▶ Work instruction
Using the records below, repeat exactly the lines from the one holding "stageClearedRef.current = true;" through the one holding "baseAsteroidCountRef.current = asteroidCount;", both ends included, and no others.

▶ Information provided
○ ○ ○ ○ ○ ○ ○
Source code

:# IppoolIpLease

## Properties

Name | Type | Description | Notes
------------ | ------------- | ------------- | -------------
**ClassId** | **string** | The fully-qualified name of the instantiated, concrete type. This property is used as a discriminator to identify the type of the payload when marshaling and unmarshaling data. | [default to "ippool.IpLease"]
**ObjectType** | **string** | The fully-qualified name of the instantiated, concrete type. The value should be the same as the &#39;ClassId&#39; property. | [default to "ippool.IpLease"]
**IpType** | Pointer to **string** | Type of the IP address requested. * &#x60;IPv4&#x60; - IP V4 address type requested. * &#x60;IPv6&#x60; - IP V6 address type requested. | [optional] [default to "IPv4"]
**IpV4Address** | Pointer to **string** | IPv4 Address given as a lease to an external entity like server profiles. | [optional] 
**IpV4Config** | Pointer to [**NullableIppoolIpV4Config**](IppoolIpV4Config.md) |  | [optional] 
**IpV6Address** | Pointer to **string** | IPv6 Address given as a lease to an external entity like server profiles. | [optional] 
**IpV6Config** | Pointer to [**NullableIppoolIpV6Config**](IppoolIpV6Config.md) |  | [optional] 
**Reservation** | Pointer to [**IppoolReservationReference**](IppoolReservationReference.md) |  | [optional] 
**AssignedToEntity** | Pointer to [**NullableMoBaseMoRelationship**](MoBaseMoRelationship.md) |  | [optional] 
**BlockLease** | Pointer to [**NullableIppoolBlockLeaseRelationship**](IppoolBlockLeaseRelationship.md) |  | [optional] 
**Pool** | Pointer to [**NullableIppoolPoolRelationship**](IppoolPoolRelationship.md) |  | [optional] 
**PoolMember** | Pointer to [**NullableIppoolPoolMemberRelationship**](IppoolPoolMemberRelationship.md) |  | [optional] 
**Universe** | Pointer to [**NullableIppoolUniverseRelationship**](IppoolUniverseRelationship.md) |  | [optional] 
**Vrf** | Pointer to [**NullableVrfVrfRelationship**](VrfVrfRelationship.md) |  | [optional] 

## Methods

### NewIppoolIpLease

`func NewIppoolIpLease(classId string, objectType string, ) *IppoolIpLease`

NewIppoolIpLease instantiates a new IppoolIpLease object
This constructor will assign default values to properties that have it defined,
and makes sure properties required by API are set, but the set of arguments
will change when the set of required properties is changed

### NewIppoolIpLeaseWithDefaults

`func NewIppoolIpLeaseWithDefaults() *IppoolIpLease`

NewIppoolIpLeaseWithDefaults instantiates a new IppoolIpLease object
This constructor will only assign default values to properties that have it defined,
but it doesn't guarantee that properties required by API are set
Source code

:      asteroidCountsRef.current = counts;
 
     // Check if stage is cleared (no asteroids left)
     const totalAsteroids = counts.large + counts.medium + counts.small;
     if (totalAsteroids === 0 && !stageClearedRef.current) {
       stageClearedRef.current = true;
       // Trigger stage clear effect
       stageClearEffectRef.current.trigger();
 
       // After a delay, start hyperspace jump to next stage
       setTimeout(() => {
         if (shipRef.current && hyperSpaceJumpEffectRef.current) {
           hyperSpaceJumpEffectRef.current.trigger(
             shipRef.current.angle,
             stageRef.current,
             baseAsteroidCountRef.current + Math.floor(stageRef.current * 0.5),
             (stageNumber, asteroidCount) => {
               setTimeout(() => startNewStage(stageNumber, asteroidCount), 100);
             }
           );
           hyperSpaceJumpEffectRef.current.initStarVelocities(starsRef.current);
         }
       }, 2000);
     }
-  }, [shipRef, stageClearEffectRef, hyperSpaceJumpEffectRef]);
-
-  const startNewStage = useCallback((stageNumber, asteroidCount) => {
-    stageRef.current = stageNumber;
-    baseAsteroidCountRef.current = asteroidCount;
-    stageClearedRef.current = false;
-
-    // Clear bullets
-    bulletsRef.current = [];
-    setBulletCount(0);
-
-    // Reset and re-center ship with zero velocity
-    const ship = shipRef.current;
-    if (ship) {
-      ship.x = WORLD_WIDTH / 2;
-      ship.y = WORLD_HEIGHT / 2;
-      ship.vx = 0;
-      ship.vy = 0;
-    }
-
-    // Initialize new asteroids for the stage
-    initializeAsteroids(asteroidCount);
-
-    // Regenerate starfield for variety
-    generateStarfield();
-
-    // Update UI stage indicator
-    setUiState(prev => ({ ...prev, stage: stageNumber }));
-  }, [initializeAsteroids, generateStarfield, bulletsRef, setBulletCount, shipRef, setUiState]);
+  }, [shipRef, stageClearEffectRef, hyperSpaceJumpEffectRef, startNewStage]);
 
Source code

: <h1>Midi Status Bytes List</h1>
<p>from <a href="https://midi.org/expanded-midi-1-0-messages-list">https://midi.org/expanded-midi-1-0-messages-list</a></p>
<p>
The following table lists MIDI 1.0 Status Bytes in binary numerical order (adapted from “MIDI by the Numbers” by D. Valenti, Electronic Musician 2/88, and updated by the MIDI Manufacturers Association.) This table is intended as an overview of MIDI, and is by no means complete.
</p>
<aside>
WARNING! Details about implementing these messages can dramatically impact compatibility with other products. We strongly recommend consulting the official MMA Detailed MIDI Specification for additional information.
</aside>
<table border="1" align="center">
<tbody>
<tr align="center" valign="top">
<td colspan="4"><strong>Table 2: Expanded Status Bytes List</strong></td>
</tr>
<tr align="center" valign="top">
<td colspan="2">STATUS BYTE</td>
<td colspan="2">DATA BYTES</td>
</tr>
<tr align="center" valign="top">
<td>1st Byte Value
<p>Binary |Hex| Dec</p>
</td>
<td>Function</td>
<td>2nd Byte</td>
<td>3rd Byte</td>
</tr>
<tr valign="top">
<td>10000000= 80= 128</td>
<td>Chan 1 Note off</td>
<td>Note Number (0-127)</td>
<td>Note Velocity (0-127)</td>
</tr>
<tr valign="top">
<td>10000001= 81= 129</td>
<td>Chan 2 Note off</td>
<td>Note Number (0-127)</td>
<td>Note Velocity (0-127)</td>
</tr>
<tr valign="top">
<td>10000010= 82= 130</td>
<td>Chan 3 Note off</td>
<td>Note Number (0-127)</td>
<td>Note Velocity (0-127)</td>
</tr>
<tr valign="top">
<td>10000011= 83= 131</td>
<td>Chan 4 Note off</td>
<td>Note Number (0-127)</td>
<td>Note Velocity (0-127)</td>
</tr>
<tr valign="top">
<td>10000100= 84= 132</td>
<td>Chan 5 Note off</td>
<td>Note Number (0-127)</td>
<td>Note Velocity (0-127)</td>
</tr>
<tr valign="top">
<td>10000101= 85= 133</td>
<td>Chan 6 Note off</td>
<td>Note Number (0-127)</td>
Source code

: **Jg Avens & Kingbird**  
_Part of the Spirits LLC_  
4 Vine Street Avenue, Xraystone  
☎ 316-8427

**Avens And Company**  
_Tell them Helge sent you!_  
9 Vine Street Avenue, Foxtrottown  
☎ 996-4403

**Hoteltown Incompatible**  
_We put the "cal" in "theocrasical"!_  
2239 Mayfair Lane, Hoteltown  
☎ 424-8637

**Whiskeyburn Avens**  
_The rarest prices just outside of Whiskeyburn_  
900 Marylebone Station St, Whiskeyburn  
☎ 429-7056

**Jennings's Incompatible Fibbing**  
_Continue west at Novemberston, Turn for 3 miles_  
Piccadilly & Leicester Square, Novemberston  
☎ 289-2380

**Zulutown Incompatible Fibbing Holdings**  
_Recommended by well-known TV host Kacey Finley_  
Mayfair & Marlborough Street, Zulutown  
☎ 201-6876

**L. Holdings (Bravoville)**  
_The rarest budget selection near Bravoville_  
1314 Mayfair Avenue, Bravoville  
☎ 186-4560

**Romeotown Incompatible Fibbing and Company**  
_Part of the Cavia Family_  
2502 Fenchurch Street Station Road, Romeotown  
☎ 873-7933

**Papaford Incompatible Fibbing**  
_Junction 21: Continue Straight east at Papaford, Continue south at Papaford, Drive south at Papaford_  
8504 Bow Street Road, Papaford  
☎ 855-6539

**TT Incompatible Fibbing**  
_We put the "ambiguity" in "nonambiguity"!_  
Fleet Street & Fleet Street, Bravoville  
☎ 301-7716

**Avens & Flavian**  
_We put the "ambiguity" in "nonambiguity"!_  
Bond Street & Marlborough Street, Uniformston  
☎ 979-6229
○ ○ ○ ○ ○ ○ ○
▶ Task output
       stageClearedRef.current = true;
       // Trigger stage clear effect
       stageClearEffectRef.current.trigger();
 
       // After a delay, start hyperspace jump to next stage
       setTimeout(() => {
         if (shipRef.current && hyperSpaceJumpEffectRef.current) {
           hyperSpaceJumpEffectRef.current.trigger(
             shipRef.current.angle,
             stageRef.current,
             baseAsteroidCountRef.current + Math.floor(stageRef.current * 0.5),
             (stageNumber, asteroidCount) => {
               setTimeout(() => startNewStage(stageNumber, asteroidCount), 100);
             }
           );
           hyperSpaceJumpEffectRef.current.initStarVelocities(starsRef.current);
         }
       }, 2000);
     }
-  }, [shipRef, stageClearEffectRef, hyperSpaceJumpEffectRef]);
-
-  const startNewStage = useCallback((stageNumber, asteroidCount) => {
-    stageRef.current = stageNumber;
-    baseAsteroidCountRef.current = asteroidCount;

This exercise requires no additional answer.